La lecture de cet ouvrage à travers le prisme de l’économie sociale - exercice obligé pour la RECMA - ne laisse pas suffisamment de place à une présentation développée de tous les articles, en dépit de leur qualité informative. Il est par exemple intéressant de voir que l’action menée par les amicales et les syndicats des visiteurs médicaux jusque dans les années 1980, pour finalement les intégrer au salariat de l’industrie pharmaceutique, s’est accompagnée d’un effort constant pour « euphémiser la relation marchande » avec les médecins (J. Greffion). Il est aussi intéressant de voir s’articuler logiques commerciales et échanges scientifiques dans la stratégie de pénétration du marché pharmaceutique espagnol par une firme française au début du XX e siècle (I. Renaudet).

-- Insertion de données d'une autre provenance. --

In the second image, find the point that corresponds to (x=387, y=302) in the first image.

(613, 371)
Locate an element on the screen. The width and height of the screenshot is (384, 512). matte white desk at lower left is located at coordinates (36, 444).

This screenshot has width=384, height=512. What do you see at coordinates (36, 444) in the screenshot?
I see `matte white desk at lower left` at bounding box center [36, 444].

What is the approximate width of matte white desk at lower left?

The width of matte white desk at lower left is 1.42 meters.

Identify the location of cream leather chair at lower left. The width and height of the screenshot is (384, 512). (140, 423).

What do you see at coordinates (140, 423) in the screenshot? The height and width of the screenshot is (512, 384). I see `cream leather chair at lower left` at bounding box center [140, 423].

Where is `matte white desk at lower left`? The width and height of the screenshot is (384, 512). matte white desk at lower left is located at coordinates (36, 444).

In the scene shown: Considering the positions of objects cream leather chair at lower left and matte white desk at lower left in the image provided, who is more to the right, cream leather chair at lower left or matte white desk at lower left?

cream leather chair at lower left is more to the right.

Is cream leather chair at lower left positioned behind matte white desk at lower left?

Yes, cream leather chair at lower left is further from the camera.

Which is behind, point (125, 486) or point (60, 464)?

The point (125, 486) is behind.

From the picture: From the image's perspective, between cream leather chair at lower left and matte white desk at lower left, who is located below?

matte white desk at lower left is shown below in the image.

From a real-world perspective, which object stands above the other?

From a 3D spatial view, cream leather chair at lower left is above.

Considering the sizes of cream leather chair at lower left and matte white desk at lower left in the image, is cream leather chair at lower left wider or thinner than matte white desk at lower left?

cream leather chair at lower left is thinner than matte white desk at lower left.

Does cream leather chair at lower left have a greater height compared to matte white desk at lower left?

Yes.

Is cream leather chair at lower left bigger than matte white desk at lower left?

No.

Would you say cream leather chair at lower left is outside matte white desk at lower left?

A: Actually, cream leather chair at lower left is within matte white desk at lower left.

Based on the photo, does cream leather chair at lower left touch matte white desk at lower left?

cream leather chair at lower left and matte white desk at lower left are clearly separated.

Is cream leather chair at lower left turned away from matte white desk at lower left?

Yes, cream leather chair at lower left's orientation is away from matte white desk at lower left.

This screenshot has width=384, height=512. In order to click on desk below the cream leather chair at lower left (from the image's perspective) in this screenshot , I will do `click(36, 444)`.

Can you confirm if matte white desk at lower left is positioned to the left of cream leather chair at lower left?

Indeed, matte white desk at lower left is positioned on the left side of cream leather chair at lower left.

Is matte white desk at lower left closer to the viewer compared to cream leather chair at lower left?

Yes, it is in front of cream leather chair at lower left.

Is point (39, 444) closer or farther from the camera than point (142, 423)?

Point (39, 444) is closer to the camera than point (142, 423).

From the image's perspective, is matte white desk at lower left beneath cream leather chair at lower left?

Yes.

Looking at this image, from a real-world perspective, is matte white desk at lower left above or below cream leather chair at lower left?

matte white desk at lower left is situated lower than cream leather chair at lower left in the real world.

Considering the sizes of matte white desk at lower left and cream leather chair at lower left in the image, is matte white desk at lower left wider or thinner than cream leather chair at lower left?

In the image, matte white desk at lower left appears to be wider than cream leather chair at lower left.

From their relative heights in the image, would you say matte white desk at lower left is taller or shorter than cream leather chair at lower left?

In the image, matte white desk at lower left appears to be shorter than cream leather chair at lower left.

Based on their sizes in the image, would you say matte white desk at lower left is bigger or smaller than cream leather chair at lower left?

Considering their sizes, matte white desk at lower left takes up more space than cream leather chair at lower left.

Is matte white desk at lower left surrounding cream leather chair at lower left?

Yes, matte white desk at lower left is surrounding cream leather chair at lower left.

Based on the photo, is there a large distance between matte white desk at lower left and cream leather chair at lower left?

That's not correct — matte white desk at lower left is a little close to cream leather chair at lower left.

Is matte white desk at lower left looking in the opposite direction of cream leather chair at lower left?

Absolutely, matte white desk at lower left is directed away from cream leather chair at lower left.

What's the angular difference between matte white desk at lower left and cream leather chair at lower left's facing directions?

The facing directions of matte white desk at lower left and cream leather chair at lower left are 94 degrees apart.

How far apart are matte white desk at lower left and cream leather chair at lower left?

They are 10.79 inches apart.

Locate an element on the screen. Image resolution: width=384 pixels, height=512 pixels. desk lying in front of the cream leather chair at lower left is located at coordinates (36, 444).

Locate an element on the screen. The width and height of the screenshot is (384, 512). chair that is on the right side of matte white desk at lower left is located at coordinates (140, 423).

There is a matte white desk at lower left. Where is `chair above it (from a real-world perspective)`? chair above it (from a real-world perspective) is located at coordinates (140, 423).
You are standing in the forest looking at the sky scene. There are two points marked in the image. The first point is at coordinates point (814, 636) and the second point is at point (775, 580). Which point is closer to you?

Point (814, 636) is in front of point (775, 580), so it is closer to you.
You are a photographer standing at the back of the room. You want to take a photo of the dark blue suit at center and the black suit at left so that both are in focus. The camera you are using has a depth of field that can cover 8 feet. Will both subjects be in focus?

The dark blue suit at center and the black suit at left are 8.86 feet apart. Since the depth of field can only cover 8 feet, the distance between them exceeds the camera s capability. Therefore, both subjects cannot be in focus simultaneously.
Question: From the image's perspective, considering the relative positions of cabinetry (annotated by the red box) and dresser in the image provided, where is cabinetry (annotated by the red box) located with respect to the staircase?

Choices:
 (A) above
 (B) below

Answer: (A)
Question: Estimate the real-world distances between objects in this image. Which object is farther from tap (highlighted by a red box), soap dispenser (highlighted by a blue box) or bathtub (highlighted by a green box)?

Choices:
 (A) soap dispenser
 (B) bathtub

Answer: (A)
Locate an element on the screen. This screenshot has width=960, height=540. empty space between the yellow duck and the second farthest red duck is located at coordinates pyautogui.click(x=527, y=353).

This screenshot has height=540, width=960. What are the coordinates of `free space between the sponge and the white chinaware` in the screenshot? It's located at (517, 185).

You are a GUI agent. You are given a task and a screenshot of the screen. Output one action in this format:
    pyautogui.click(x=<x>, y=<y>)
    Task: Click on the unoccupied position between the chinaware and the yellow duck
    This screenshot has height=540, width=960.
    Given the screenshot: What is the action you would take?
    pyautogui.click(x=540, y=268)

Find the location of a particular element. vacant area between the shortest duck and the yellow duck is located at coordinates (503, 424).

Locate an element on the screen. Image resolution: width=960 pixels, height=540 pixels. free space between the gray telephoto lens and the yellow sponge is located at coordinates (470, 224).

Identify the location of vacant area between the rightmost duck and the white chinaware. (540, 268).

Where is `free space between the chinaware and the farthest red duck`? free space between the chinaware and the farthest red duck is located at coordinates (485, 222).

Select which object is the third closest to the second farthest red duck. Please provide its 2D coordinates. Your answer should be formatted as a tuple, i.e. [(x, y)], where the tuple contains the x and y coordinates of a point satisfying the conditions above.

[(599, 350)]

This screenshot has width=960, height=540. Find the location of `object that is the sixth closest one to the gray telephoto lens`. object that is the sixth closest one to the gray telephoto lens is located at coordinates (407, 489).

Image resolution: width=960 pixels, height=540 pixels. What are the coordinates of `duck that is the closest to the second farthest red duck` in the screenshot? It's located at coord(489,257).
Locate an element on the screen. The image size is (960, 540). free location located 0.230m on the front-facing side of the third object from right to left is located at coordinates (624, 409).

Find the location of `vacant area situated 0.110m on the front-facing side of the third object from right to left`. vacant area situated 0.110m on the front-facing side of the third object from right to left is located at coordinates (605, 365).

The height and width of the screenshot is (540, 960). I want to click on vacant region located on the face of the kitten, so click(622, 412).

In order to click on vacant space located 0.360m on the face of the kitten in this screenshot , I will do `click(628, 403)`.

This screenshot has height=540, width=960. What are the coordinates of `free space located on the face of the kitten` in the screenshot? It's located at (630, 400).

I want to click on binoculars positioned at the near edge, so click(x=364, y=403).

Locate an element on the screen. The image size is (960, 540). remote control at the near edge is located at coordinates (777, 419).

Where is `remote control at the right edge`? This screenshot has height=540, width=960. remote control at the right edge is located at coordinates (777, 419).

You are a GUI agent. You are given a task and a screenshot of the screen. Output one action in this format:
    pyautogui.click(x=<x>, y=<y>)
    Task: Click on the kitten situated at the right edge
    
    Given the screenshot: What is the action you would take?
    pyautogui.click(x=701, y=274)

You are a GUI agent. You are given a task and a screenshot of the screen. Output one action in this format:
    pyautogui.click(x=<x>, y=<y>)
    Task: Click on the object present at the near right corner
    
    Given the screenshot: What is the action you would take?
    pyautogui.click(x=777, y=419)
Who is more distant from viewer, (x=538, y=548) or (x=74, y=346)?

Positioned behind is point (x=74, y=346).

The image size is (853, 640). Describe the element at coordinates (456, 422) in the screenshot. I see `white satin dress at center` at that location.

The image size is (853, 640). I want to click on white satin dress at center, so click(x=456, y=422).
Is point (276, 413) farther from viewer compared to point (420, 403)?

La fin du XX e siècle a été marquée par le recours au marché ou au quasi-marché au nom des impératifs économiques. Cependant, la colonisation mercantile du champ de la santé n’est pas allée sans tensions, comme le montrent le cas des tests génétiques ou celui des alicaments, « marché contesté » par les puissantes associations de consommateurs. La troisième partie de l’ouvrage, qui traite de cette période, aurait pu être enrichie par un éclairage sur l’application en 2001 aux mutuelles françaises des directives assurances européennes, ouvrant une avenue aux logiques lucratives dans le  champ de la complémentaire-santé qui était jusqu’alors dominé par les principes solidaires de l’ESS. Non seulement cet ouvrage, assorti d’une bibliographie nourrie, est une référence essentielle pour les historiens de la santé et de la protection sociale, invités à « poursuivre l’étude des liens historiques unissant la santé et le marché » (B. Valat), mais il inspire bien des questionnements sur les évolutions récentes et en cours que doivent scruter sociologues et économistes.